Another reason we adopted flat fees is that we believe clients like transparency and simplicity. We thought the advisors we work with would appreciate being able to tell their clients exactly what they were going to pay for our services at the beginning of each year.
Studies show that clients often do not understand what fees they pay for financial services. Most clients have no idea what a basis point is. But as they become more educated about fee issues, this will change. As it does, we thought advisors who work with us could use our low, flat fees to lower total costs to their clients without affecting their own revenue stream.
Is transparency always a good thing? Flat fees may be unpalatable for some clients, especially if the fees are set at a relatively high level. A $1 million client may not hesitate to pay a 1% annual fee, but may balk at paying a $10,000 fee. Seeing the actual dollar figure can be shocking. This is not a concern for us since our flat fee is very low in dollar terms.
Consider also that, outside of the financial services industry, charging a variable fee for services based on the benefit to the end user is highly unusual. For example, accountants don’t charge variable fees based on how much they save you on your taxes. Today, this does not seem to be an issue for most clients. But as they become more educated and have more alternatives to choose from, they may become less satisfied with the variable aspect of AUM fees.

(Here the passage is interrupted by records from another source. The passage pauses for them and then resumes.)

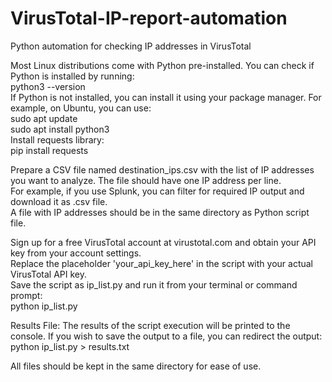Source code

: # VirusTotal-IP-report-automation  
Python automation for checking IP addresses in VirusTotal  
  
Most Linux distributions come with Python pre-installed. You can check if Python is installed by running:  
python3 --version  
If Python is not installed, you can install it using your package manager. For example, on Ubuntu, you can use:  
sudo apt update  
sudo apt install python3  
Install requests library:  
pip install requests  
  
Prepare a CSV file named destination_ips.csv with the list of IP addresses you want to analyze. The file should have one IP address per line.    
For example, if you use Splunk, you can filter for required IP output and download it as .csv file.  
A file with IP addresses should be in the same directory as Python script file.  
  
Sign up for a free VirusTotal account at virustotal.com and obtain your API key from your account settings.  
Replace the placeholder 'your_api_key_here' in the script with your actual VirusTotal API key.  
Save the script as ip_list.py and run it from your terminal or command prompt:  
python ip_list.py  
  
Results File: The results of the script execution will be printed to the console. If you wish to save the output to a file, you can redirect the output:  
python ip_list.py > results.txt  
  
All files should be kept in the same directory for ease of use.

Eliminating Potential Conflicts
Flat fees also eliminate a potential conflict of interest that is inherent in the AUM fee model. If an advisor’s fee is based on the size of the client’s portfolio, there is an incentive to shade advice toward maintaining assets in that portfolio. Encouraging a client to pay off a mortgage or pay down credit card debt directly reduces the advisor’s compensation.
AUM advocates correctly point out that most advisors deal quite effectively with this conflict and do not succumb to it. But as clients become more educated on the fee issue, will this potential conflict plant the seeds of discontent? Flat fees eliminate this possibility.
Another reason for advisors to become familiar with alternative fee approaches is to increase the flexibility they have in dealing with atypical situations. For example, a wealthy individual with all her assets tied up in a business might have significant financial planning needs and be an excellent long-term client, but may not be a good candidate for AUM fees because she lacks liquid assets. A flat fee for financial planning may solve the problem. Likewise, hourly fees may be a useful solution for projects of uncertain scope or duration.
No Perfect Fee Schedule
Understandably, many advisors are resistant to considering alternative fee models. Change is uncomfortable. It requires thinking about the value of your services in a new way. It feels like an attack on the traditional AUM fee model, which has served the industry so well for so long as it has transitioned away from commissions. This topic generates heat and emotion.
Chill out! There is no such thing as a perfect fee schedule. Every alternative fee model has its shortcomings, too. But as alternative fee models emerge, advisors should learn about them and consider how they can be used to remain competitive in this dynamic environment.
Clients are becoming more inquisitive about fees, too. Advisors should be ready to explain how their fees link to the value of the services they provide. Even if you stick with the AUM fee, make sure you are familiar with the strengths and weaknesses of the various fee alternatives and can respond effectively to any questions your clients have on this topic.